パートタイマ―の有給休暇付与について解説します!
労務


働き方改革の一環として、有給休暇の取得義務がこの4月から始まっています。対応に苦慮されている企業も多いのではないでしょうか。
ここでクローズアップされるのは、パートタイマーの有給付与です。まず前提として、パート、アルバイトなど呼称を問わず、雇入れ日から継続して勤務しており、全労働日の8割出勤をしていれば、有給休暇を取得する権利があります。ところが、付与の方法や付与日数についての管理が難しく、実態として付与できていない会社も多いのではないでしょうか。

ここでは、正社員ではない方の有給休暇の付与方法について、解説をいたします。

この記事の目次

1.有給休暇の付与日数は、年間の所定労働日数で決まる。

まず、パートタイマーの有給休暇の付与日数は「年間の所定労働日数」で決まります。 付与日数の表をご参照ください。

厚生労働省【リーフレットシリーズ労基法39条】 から抜粋

では、パートタイマーの年間の所定労働日数をどうやって決めるのでしょうか。まず、契約上で「週3日勤務」「火・木勤務」ということがはっきり決まっていれば、年間の所定労働日数はカレンダーを見ながら勤務日数を数えれば良いことになります。

そうなると、毎週、毎月のシフト表によって決められ、その日数が月によってバラつきがある場合はどうすれば良いでしょうか。この場合は、所定労働日数の算出が難しいので、実態として勤務した最初の6ヶ月の労働日数×2で算出することになります。その後は1年毎に実績としての労働日数から付与日を決定すれば良いでしょう。

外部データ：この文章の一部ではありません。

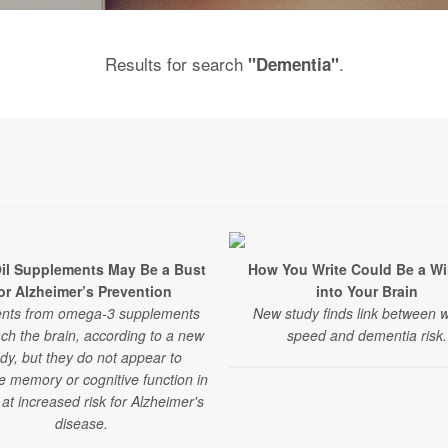
Results for search
.
"Dementia"
Oil Supplements May Be a Bust
How You Write Could Be a W
or Alzheimer’s Prevention
into Your Brain
ents from omega-3 supplements
New study finds link between w
ch the brain, according to a new
speed and dementia risk.
dy, but they do not appear to
e memory or cognitive function in
 at increased risk for Alzheimer's
disease.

いったんシフト表を決めてから有給休暇付与の希望を聞くというのも運用として難しいように思えます。シフト表を作成する際に、従業員と相談のうえ、有給付与日を先に決めてしまう方が管理者の負担も少なくなります。

このとき、有期契約社員で雇用契約を更新した場合でも、有給休暇で計算される勤続年数はリセットされずに通算されます。

なお、付与日数が10日以上の場合は、会社側に5日間の付与義務が発生しますので、ご注意ください。

2.契約が変わった場合は、付与基準日時点の契約で付与日数が決まる。

このようなパートタイマーは、その出勤日数が変わることがよくあります。これまで週4日勤務だったのが、3日勤務に変わる、というようなケースです。

この場合、付与基準日(有給休暇を付与する日)時点で有効な契約内容に基づいて、付与日数を決定します。例えば、週4日の契約で入社して、雇入れ日6ヶ月後、付与基準日直前で週3日の契約に変更された場合、与える付与日数は週3日勤務を前提として良い、ということになります。

週4日で頑張って働いたのに、週3日分しか与えないのはかわいそうではないか、と感じるかもしれません。考え方は、有給休暇は、労働者のリフレッシュのためのものであって、過去に働いたご褒美ではないということです。現在の契約内容にふさわしい有給休暇の日数を付与するとご理解ください。

3.有給付与日の給与は「通常賃金」か「平均賃金」が一般的

付与日数がわかったところで、その与えるべき賃金はどうすれば良いのでしょうか。まず、有給休暇の賃金については、次の3つの中から選択をすることが決められています。

1.所定労働時間勤務した際に支払われる通常の賃金
2.過去3ヶ月間の賃金総額÷その期間の総暦日数(いわゆる平均賃金)
3.標準報酬月額の1/30



実態としては、ほとんどの就業規則では、1を採用しています。つまり「いつも働いている分の1日分を支給する」ということです。出勤日は同じ時間働いているという場合はこの方法で構いません。
問題は出勤日によって働いている時間が違うケースです。この場合、有給付与した日によって、有給付与時に与える賃金が変わるので、算出が難しくなります。
そこで、方法としては、2の平均賃金を使う方法があります。計算がやや面倒ですが、一番公平性と納得感がある方法になります。

1を取るにしても2を取るにしても、就業規則等にその付与方法を明記しておきましょう。
ちなみに3の方法は労使協定が必要で、社会保険への加入が前提になるので、現場ではあまり見ることはできません。

まとめ

いかがでしたでしょうか。
パート・アルバイトにも有給休暇を付与する必要があります。適正な付与をすることが、企業のイメージアップとなり、定着率の改善も期待できます。これまでパート・アルバイトへの有給付与を積極的にしてこなかった会社でも、ぜひその取得率アップに取り組んでいただきたいところです。

ご質問があれば、お近くの労働基準監督署か、社会保険労務士にお問い合わせください。